| DOCUMENT SEGMENT |

Case History
A 66‑year‑old woman with known primary splenic diffuse large B‑cell lymphoma (Figures 1A and 1B) undergoing chemotherapy presented with acute upper abdominal pain, nausea, vomiting, fever, and sudden dyspnea. Laboratory tests revealed elevated inflammatory markers, including a C‑reactive protein level of 36 mg/dL.

Figure 1
Axial (A) and coronal (B) contrast‑enhanced CT images obtained two months before the current presentation show an infiltrative hypodense splenic mass abutting the left hemidiaphragm and adjacent to the stomach, without clear signs of invasion.
Chest radiograph (Figure 2) showed a pleural‑based opacity and another opacity abutting the cardio‑mediastinal silhouette in the left hemithorax, accompanied by blunting of the left costophrenic angle and multiple air–fluid levels consistent with hydropneumothorax.

Figure 2
Multiple air–fluid levels in the left hemithorax, consistent with hydropneumothorax.
Contrast‑enhanced computed tomography (CT) demonstrated a fistulous tract between the gastric fundus and the spleen, with leakage of gastric contents into the splenic tissue already extensively infiltrated by lymphoma (Figure 3A). A left diaphragmatic defect (Figure 3B) allowed transdiaphragmatic passage of gastric material into the pleural cavity, producing a large multiloculated hydropneumothorax with air–fluid levels and passive atelectasis of the adjacent lung (Figures 3C and 3D).

Figure 3
Contrast‑enhanced CT images demonstrate a gastrosplenic fistula (red arrow in A) and a diaphragmatic defect (green arrow in B), resulting in leakage of gastric contents into the pleural cavity and the development of a multiloculated hydropneumothorax (C and D).

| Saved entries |
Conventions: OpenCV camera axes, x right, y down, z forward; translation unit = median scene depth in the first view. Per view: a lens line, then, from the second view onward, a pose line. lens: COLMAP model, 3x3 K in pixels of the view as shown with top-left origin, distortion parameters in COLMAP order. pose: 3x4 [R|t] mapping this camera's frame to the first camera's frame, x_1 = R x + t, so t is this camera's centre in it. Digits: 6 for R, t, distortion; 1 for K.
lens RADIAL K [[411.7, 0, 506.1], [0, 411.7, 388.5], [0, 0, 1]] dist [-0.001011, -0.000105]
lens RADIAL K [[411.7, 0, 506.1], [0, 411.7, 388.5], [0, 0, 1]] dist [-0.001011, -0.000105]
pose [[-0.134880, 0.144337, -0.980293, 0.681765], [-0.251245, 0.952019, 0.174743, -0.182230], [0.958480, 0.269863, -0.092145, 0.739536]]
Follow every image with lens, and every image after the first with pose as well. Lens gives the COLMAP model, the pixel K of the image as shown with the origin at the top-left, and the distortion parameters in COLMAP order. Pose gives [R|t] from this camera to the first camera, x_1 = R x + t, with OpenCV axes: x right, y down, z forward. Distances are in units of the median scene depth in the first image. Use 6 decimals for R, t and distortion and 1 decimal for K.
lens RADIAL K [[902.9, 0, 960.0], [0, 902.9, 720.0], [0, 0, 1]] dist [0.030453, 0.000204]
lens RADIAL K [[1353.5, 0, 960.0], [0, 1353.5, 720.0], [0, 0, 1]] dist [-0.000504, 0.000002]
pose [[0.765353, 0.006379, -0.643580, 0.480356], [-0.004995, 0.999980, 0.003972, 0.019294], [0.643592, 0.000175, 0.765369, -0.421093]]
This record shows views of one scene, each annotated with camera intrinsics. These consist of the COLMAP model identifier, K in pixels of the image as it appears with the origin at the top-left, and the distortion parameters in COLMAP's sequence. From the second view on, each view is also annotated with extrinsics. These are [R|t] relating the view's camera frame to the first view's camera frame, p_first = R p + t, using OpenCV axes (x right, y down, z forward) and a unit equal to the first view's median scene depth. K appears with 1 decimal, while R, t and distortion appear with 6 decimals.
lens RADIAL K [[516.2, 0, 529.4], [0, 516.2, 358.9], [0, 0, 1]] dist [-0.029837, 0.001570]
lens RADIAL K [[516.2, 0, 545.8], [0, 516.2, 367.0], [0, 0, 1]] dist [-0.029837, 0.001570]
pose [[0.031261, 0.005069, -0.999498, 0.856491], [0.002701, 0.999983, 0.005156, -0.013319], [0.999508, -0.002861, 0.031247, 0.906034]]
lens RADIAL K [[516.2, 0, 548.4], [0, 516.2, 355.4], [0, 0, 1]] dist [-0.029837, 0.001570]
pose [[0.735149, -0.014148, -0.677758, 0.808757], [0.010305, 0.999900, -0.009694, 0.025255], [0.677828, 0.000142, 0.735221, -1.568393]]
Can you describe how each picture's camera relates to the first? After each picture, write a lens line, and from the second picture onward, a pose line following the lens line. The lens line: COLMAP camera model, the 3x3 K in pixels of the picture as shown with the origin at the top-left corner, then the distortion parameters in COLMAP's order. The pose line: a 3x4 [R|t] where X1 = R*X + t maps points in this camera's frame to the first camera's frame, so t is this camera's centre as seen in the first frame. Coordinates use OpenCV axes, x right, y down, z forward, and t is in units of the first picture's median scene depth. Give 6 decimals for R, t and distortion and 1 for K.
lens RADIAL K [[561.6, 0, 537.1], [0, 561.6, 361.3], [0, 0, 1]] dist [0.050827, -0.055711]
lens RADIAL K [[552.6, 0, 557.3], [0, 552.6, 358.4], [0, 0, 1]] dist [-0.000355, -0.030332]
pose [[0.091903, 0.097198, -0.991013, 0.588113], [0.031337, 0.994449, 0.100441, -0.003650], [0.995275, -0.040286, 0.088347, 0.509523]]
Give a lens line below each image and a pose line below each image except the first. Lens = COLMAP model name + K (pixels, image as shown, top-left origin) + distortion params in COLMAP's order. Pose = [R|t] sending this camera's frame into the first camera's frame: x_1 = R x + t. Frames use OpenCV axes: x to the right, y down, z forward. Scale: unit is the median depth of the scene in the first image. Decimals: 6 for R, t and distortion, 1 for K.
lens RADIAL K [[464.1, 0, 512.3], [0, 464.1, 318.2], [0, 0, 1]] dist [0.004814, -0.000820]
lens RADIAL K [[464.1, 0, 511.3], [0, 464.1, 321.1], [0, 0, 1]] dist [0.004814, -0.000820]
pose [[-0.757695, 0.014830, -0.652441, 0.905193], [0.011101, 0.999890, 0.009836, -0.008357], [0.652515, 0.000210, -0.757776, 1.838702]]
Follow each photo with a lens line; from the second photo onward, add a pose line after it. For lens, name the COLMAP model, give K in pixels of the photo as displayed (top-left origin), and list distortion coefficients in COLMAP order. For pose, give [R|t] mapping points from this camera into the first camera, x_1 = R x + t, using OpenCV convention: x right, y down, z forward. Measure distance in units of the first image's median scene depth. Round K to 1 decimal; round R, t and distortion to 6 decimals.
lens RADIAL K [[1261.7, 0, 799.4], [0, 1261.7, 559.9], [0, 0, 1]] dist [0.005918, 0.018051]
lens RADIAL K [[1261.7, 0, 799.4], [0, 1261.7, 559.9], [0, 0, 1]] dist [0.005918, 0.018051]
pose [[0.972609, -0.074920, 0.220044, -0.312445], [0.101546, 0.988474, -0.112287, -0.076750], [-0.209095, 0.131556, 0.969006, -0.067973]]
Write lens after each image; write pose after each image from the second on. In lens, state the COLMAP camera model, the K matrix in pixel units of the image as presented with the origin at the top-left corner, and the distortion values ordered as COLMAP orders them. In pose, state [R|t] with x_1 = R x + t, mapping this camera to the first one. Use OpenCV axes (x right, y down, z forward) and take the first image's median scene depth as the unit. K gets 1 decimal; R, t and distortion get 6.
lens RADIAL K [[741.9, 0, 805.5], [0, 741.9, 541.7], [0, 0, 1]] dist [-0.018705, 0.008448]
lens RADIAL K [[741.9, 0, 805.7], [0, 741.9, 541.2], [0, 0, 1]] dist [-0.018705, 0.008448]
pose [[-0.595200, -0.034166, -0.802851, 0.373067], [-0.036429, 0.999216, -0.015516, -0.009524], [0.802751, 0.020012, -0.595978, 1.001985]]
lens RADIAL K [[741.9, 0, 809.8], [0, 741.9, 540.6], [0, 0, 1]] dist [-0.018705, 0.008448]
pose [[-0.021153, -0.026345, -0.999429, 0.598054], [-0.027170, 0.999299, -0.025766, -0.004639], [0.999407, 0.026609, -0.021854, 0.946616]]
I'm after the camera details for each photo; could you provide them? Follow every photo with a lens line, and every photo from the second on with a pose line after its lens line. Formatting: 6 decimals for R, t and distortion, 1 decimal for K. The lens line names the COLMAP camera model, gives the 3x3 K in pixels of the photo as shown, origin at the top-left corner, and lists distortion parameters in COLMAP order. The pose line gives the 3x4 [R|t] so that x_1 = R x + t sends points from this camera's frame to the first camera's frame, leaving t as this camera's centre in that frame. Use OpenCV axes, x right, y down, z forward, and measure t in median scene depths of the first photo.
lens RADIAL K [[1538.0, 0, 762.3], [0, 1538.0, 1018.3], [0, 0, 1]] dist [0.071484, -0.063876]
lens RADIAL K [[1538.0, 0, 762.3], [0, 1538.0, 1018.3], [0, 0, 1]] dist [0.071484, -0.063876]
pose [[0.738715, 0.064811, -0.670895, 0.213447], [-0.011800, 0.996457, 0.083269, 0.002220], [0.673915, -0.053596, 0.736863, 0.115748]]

| WHAT YOU HAVE TO DO |
Reproduce the case history above word for word, everything from "Chest radiograph (Figure" down to "3C and 3D).".

| TASK ANSWER |
Chest radiograph (Figure 2) showed a pleural‑based opacity and another opacity abutting the cardio‑mediastinal silhouette in the left hemithorax, accompanied by blunting of the left costophrenic angle and multiple air–fluid levels consistent with hydropneumothorax.

Figure 2
Multiple air–fluid levels in the left hemithorax, consistent with hydropneumothorax.
Contrast‑enhanced computed tomography (CT) demonstrated a fistulous tract between the gastric fundus and the spleen, with leakage of gastric contents into the splenic tissue already extensively infiltrated by lymphoma (Figure 3A). A left diaphragmatic defect (Figure 3B) allowed transdiaphragmatic passage of gastric material into the pleural cavity, producing a large multiloculated hydropneumothorax with air–fluid levels and passive atelectasis of the adjacent lung (Figures 3C and 3D).